Não sei como consegues, querida,

mas eu definitivamente me irrito deveras com a TV. Não consigo esboçar um sorriso com programas que supostamente deveriam fazer toda a gente rir. Sempre te disse que não percebo comicidade com o simples fato de ver uma pessoa a cair; e fico incomodado porque se o tipo fenece diante leis de Newton, isto normalmente é acompanhado de dor, assim penso cá com meus botões: tem que ser um tipo assaz escroto para se comprazer na dor alheia. Isto está bem além do escarnecimento. E, à noite, quando vem os filmes ou programas jornalísticos, o nível de ambos é atroz, os primeiros me tomam por um imbecil, um completo estúpido; se eu for um pouco mais otimista, talvez, se possa dizer que eles pensem que sou um adulto infantilizado; os jornais, ah, dão as novas com a profundidade acessível a uma criança de oito anos. De modo que não tenho o que ver. Talvez algum programa esportivo com o devido cuidado de calibrar o áudio de modo a voz dos narradores, mormente néscios disparatados, não me chegar aos ouvidos. Só que tudo isso acaba por ter uma implicação algo grave: quando no trabalho ou na universidade me deparo com os colegas a manzanzarem sobre o que foi visto na TV. Na universidade isso me impressiona ainda mais, e lá, mais que no trabalho, a imbecilidade é algo exclusiva pois tais colegas têm, em sua maioria, o grande privilégio de, por exemplo, ver a engelhada Maitê Proença ou assistir Manhattan Connection na TV paga. Isto quer dizer que ela pagam para ouvir disparates o que é algo muito além de idiotice. Ora, sim, poderão objetar que há filmes a serem vistos, que há programas especializados, seriados, et cætera. Bem, como há meios simples acessíveis a ter esse conteúdo gratuitamente, insisto categoricamente que é burrice pagar por isso. E todos os dias me deparo com essa gente a falar sobre programas, coisas que não vi, que não me participam e, pior, que me parecem risíveis dado a persistente simplicidade infantil. Me pergunto, sempre, será que para urdir novas relações sociais terei de fazer figura de parvo?

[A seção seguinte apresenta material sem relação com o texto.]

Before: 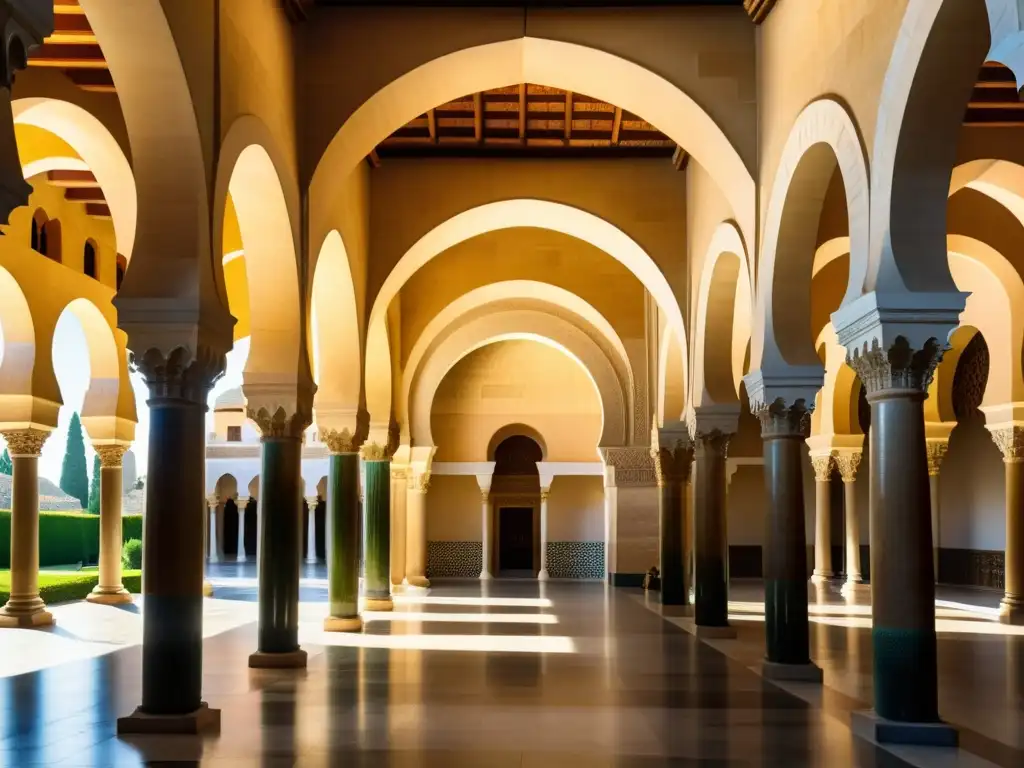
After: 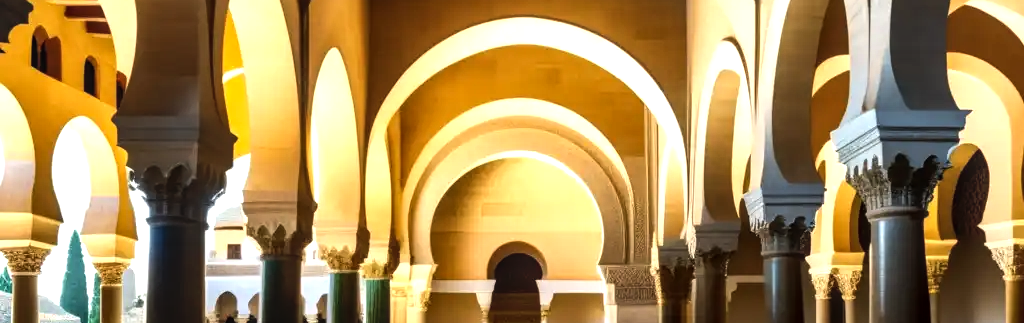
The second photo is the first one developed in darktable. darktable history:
crop and rotate: top 23.736%, bottom 34.167%
tone equalizer: -8 EV -0.783 EV, -7 EV -0.693 EV, -6 EV -0.567 EV, -5 EV -0.407 EV, -3 EV 0.377 EV, -2 EV 0.6 EV, -1 EV 0.68 EV, +0 EV 0.731 EV, edges refinement/feathering 500, mask exposure compensation -1.57 EV, preserve details no
local contrast: on, module defaults
exposure: compensate highlight preservation false
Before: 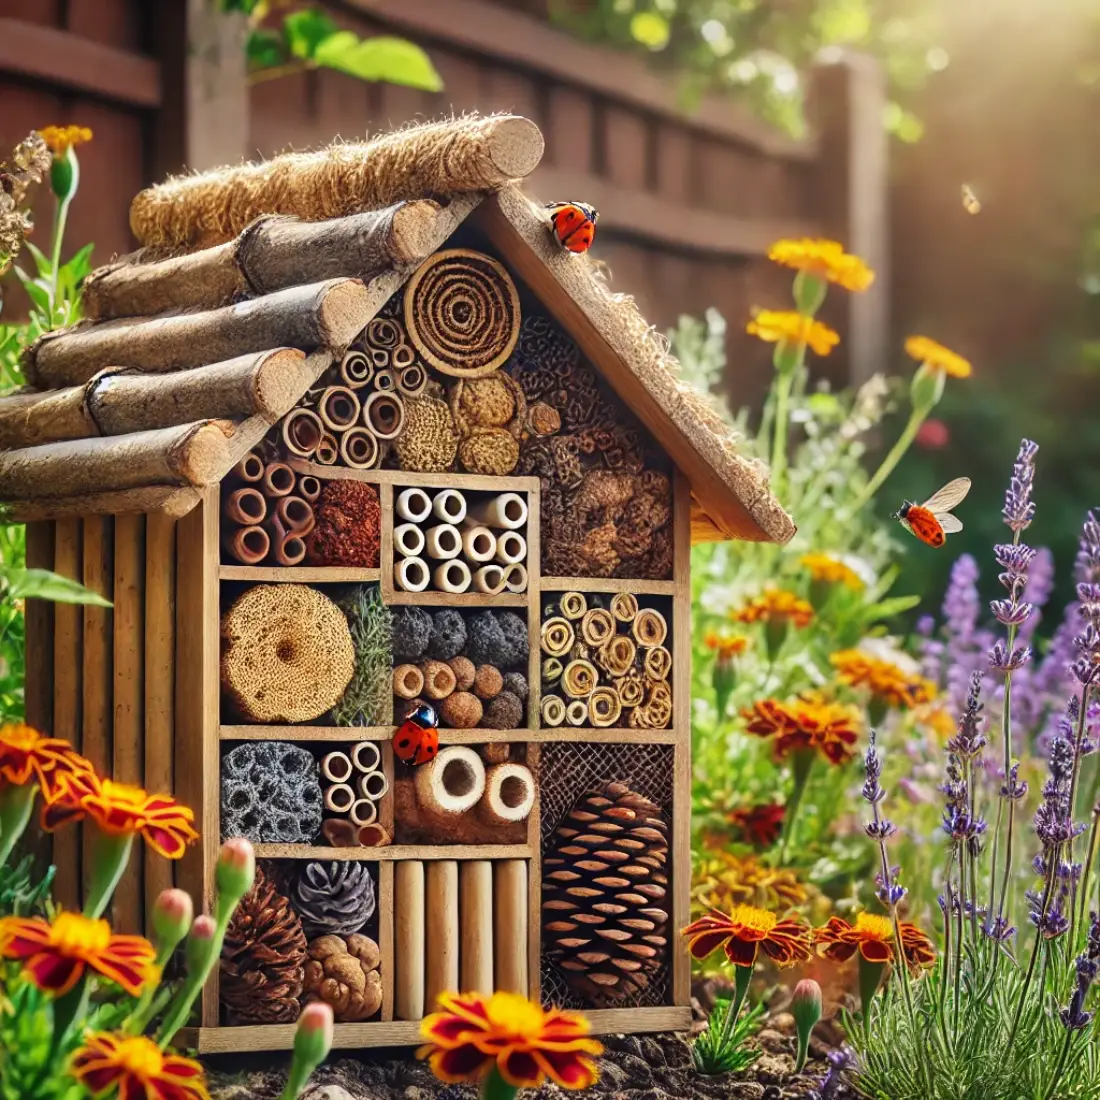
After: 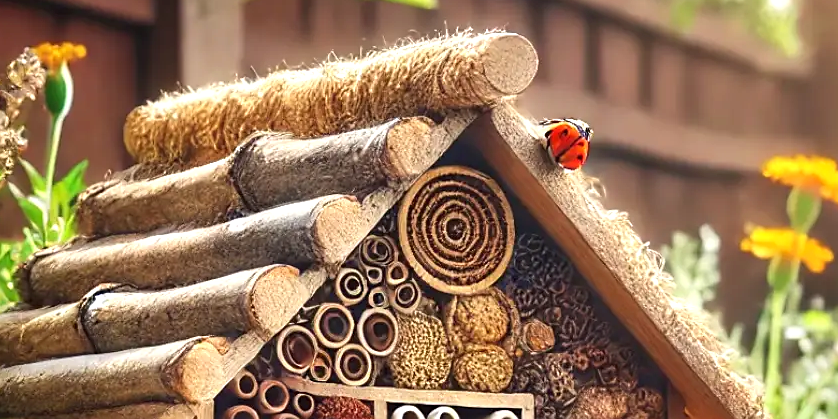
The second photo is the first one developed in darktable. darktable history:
exposure: black level correction 0, exposure 0.5 EV, compensate exposure bias true, compensate highlight preservation false
crop: left 0.579%, top 7.627%, right 23.167%, bottom 54.275%
sharpen: radius 1.559, amount 0.373, threshold 1.271
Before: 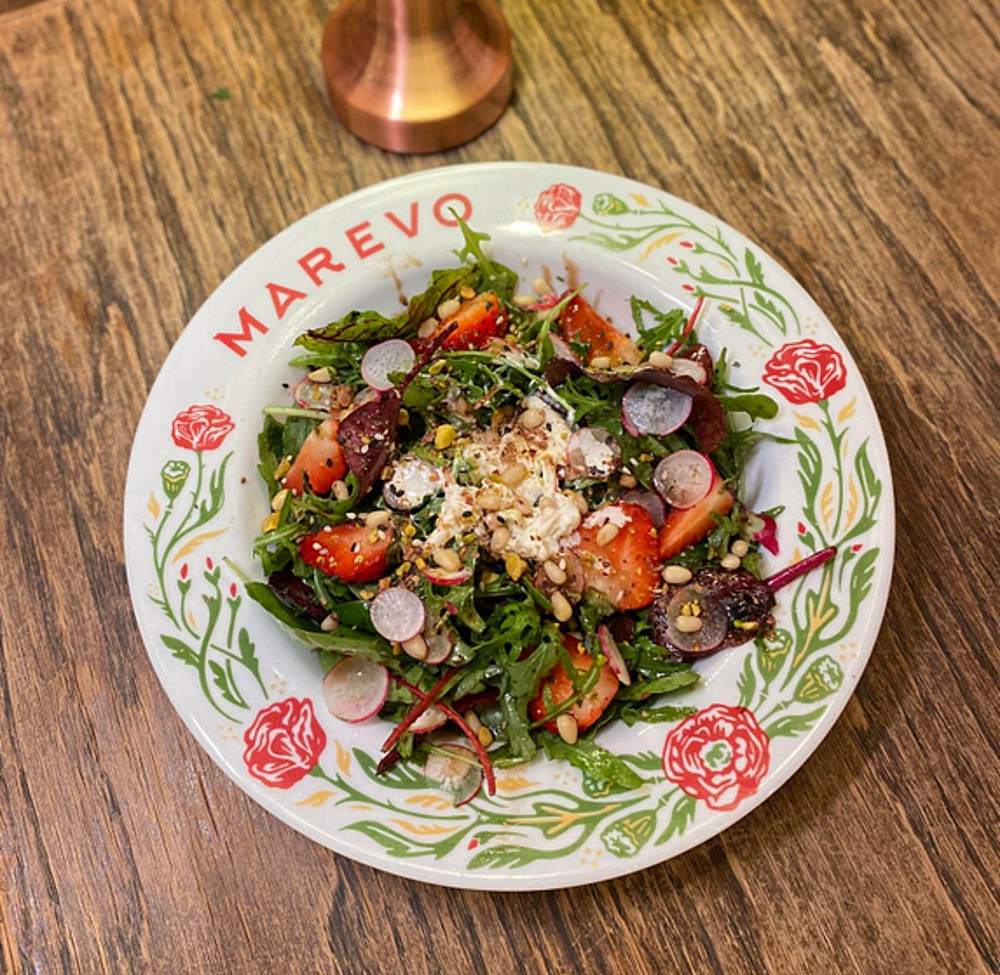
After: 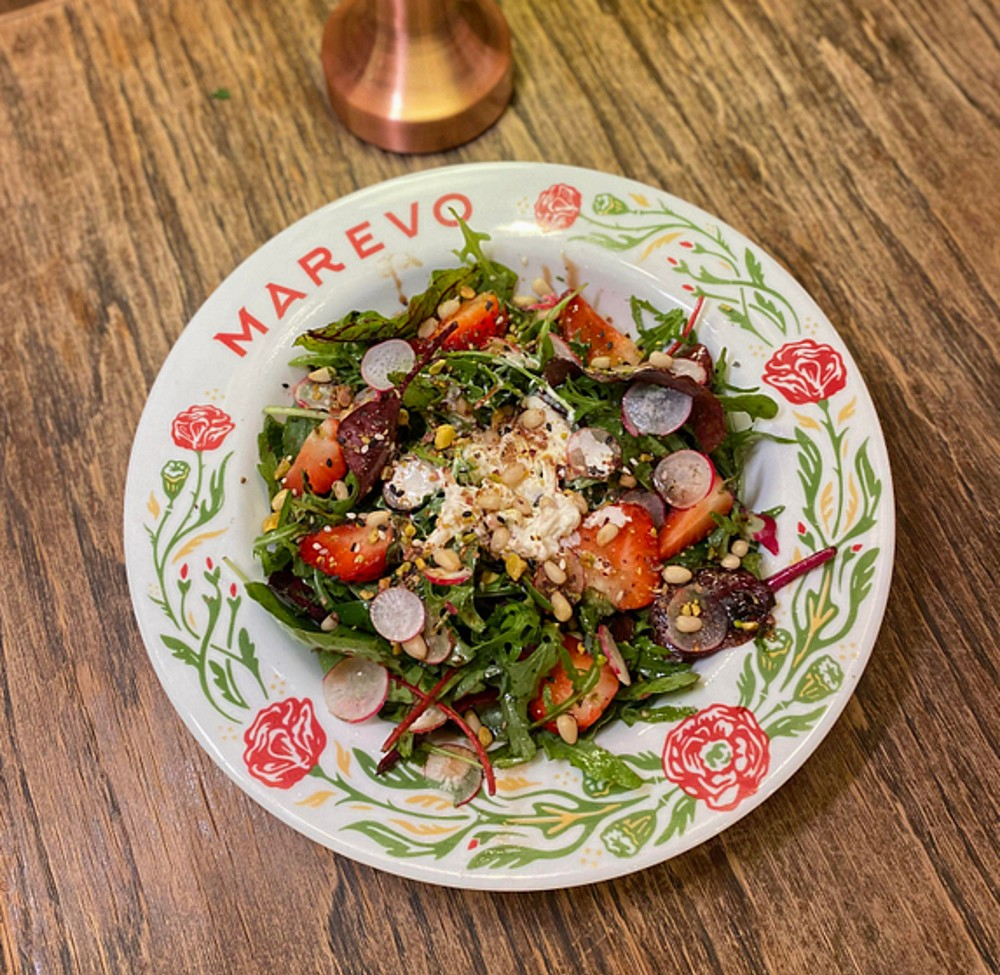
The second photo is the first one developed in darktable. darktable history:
exposure: exposure -0.057 EV, compensate exposure bias true, compensate highlight preservation false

sábado, 26 de março de 2011

58.

Querida Cecília,

Minhas mãos cheiram ainda a cebola e alho, estou um tanto farto por detestar cozinhar e ter de fazê-lo, embora a comida acabe por não ser ruim. É boa até, segundo me consta. E de quando em quando me aparece um abelhudo para me filar a boia. Diz-se que não se pode negar comida. Eu sei, mas se dou, o faço de má vontade: cozinhar, como disse, é um estupor só e hoje, afinal, assim passei o dia. Não vi e tampouco conversei, exceto quando estava a praguejar como bom cristão e as paredes a me ouvir. Saciado e de mal humor estou agora; voltarei à minha companhia russa. Depois te envio uns excertos, querida, como tem sido o costume. Lamento a breve missiva, o jeito desgradável, o mal humor, o diabo.

57.

(ontem)
Ah, querida,

sabes que lido com crianças o tempo inteiro, é da natureza do trabalho. Por isso, acredito, não me impressiona a fofura de nenhuma delas em especial e me irrita deveras o comportamento meloso das mulheres, que nas escolas são sempre a maioria, quando uma delas é tida como mais fofa. Não concordo com o fato de uma ou outra ser tomada como mais bonita, pois normalmente esta é branca e loura, o que me incomoda deveras. Algumas, é claro, me são mais simpáticas, mas normalmente o são quando se portam de modo articulado. Não precisam sequer serem quietas, isto é, não precisam ser daquelas que normalmente me dão menos trabalho, ah não. Prefiro uma criança articulada, que saiba falar direito e que mostre curiosidade a respeito das coisas que a cerca, e não uma que não fale ou que se porte de modo estúpido, e dessas há montes. Isso não quer dizer que me apeteçam as crianças demasiado falantes. Aliás, as meninas são sempre loquazes, demasiadamente. Só que são crianças. Não têm repertório. Aguentar a ladainha delas é um martírio.